Nitrate
Nitrate

Reputation: 359

flex yacc (bison) segmentation fault while building the parsing tree

I'm having a problem in logical operators

In my .y file i have:

expr: expr oper1 expr { $$=insert_expression($2, $1, $3); }
     | expr oper2 expr { $$=insert_expression($2, $1, $3); }
     ;

In my .l file i determined that oper1 and oper2 are:

"<" | ">" | "=" | "<>" | "<=" | ">=" { return oper1; }
"AND" | "OR" { return oper2; }

Then i have a structure to put the values in:

typedef struct _Expression
{
    char *oper;
    struct _Expression *ex1;
    struct _Expression *ex2;
} is_expression;

and put the values in:

is_expression* insert_expression(char* oper, is_expression *expr1, is_expression *expr2)
{
    is_expression* e = (is_expression*)malloc(sizeof(is_expression));

    e->ex1 = expr1;
    e->ex2 = expr2;
    e->oper = oper;

    return e;
}

and finally show them:

void show_expression(is_expression *e)
{
    show_expression(e->ex1);
    printf("%s", e->oper);
    show_expression(e->ex2);
}

but then i get a segmentation fault everytime i use a expr oper expr:

Program received signal SIGSEGV, Segmentation Fault

Any ideas about what i'm doing wrong?

Thanks

Upvotes: 1

Views: 1735

Answers (3)

Chris Dodd
Chris Dodd

Reputation: 126536

In order to have sane values for $n, you need a %union directive to specify all the possible types, and then you need to use those types in %token/%type directives:

%union {
    is_expression  *exp;
    char           *str;
}

%token<str> oper1 oper2
%type<exp> expr

Then you ALSO need to make sure you set the values properly in your .l file:

"<" | ">" | "=" | "<>" | "<=" | ">=" { yylval.str = strdup(yytext); return oper1; }
"AND" | "OR" { yylval.str = strdup(yytext); return oper2; }

Otherwise, you'll be passing random garbage as the first operand to insert_expression, and then crashing when you try to do anything with oper (as it points at random garbage)

Upvotes: 0

Spencer Rathbun
Spencer Rathbun

Reputation: 14910

The default type for all tokens is int. If you don't have

%union {
    char *oper1
    char *oper2
}

There will be problems. As it is, you are mixing pointers and ints. This causes you're program to attempt to access arbitrary memory, causing the segfault.

Edit:

Alright, then fire that thing up in gdb or my preferred cgdb.

cgdb yourCompiledParser
> r (add necessary command line switches)
when it segfaults
> backtrace

That will get you the approximate location it's failing at, and show you where you need break points. For gdb/cgdb debugging tips, check out this article.

Upvotes: 0

Kaz
Kaz

Reputation: 58667

Let's see:

void show_expression(is_expression *e)
{
    show_expression(e->ex1);
    printf("%s", e->oper);
    show_expression(e->ex2);
}

Recursion must have a way to terminate!

A big clue is that you have just one printf which prints the operator. But the tree has stuff in it other than just operators: namely, operands!
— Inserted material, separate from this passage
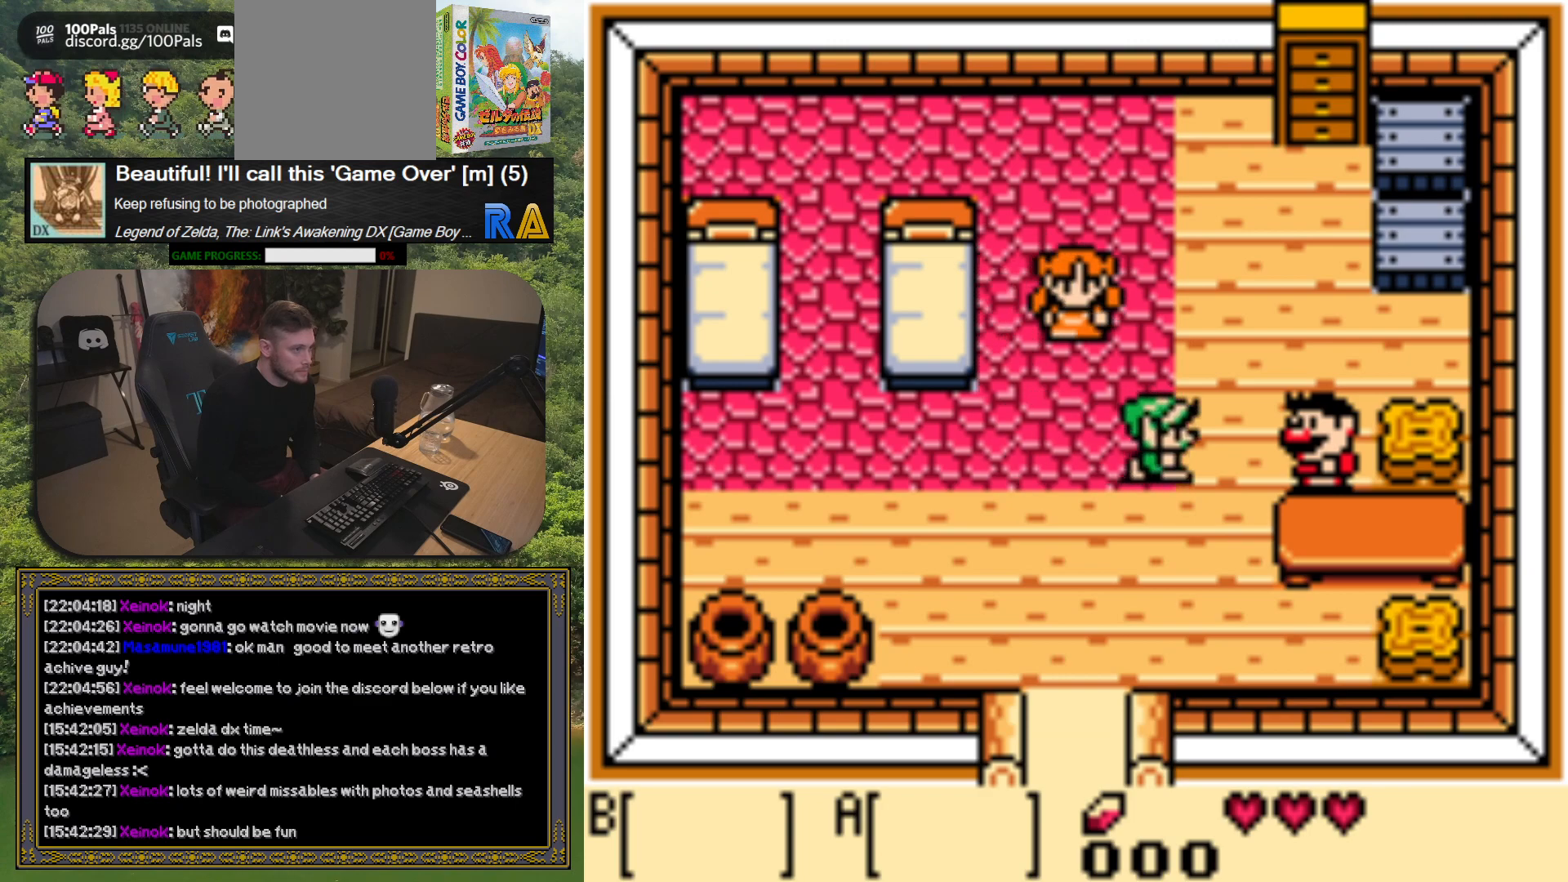
{"buttons": [], "left_stick": "center", "button_events": [[283, "DPAD_RIGHT", "up"], [333, "A", "down"], [450, "A", "up"]]}
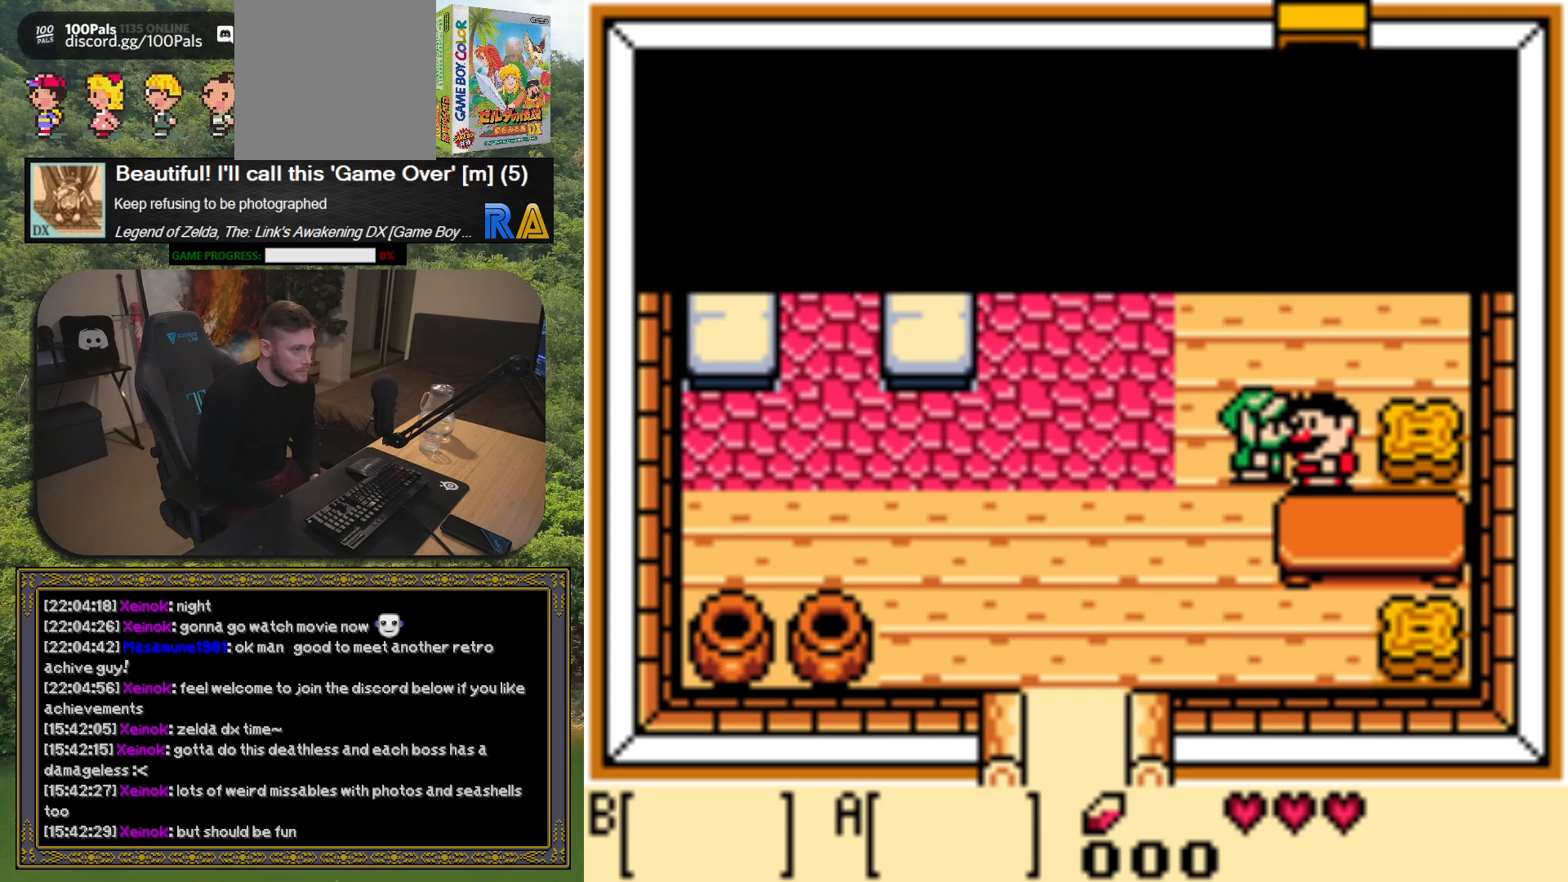
{"buttons": [], "left_stick": "center", "button_events": []}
In your expression tree, these operands are leaf nodes. How are they represented? They probably have null pointers for ex1 and ex2, right? (Hopefully not garbage: all your parser rules do $$ to some value, right?)

Also, there must be much more to your yacc file than that. The rule for expr you have shown cannot exist by itself because it is not reducible to a sequence of terminal symbols.